# Work to be completed
Where does the word "near" occur in the entries below? Copy every line that has it.
** Opening Provided material block **
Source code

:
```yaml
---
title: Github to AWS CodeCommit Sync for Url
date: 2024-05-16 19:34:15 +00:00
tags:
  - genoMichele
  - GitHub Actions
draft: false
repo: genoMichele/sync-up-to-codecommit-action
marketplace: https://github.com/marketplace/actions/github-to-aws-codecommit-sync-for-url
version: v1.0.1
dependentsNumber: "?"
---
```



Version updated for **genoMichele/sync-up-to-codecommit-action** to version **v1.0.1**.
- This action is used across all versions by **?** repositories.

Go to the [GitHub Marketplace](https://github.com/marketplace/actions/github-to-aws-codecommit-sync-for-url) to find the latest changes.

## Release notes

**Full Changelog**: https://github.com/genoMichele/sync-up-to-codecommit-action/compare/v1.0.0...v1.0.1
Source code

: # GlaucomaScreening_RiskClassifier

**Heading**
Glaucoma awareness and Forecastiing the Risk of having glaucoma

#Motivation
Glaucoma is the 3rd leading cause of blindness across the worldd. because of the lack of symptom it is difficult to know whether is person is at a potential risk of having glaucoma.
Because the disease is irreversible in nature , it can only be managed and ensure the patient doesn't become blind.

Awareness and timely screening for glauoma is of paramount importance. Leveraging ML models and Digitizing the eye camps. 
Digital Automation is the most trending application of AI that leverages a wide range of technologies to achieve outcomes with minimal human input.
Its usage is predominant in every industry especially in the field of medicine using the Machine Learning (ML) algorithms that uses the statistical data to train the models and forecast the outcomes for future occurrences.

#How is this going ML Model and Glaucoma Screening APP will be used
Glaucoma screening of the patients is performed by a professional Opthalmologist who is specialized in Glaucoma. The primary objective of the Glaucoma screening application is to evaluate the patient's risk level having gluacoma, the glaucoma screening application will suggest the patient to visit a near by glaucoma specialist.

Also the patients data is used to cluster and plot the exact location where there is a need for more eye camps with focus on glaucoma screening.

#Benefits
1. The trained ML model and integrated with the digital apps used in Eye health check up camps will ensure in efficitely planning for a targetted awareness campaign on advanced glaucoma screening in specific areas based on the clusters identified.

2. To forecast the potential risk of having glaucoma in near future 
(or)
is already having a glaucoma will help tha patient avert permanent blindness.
** Closing Provided material block **
# Answer to the exercise
Glaucoma screening of the patients is performed by a professional Opthalmologist who is specialized in Glaucoma. The primary objective of the Glaucoma screening application is to evaluate the patient's risk level having gluacoma, the glaucoma screening application will suggest the patient to visit a near by glaucoma specialist.
2. To forecast the potential risk of having glaucoma in near future 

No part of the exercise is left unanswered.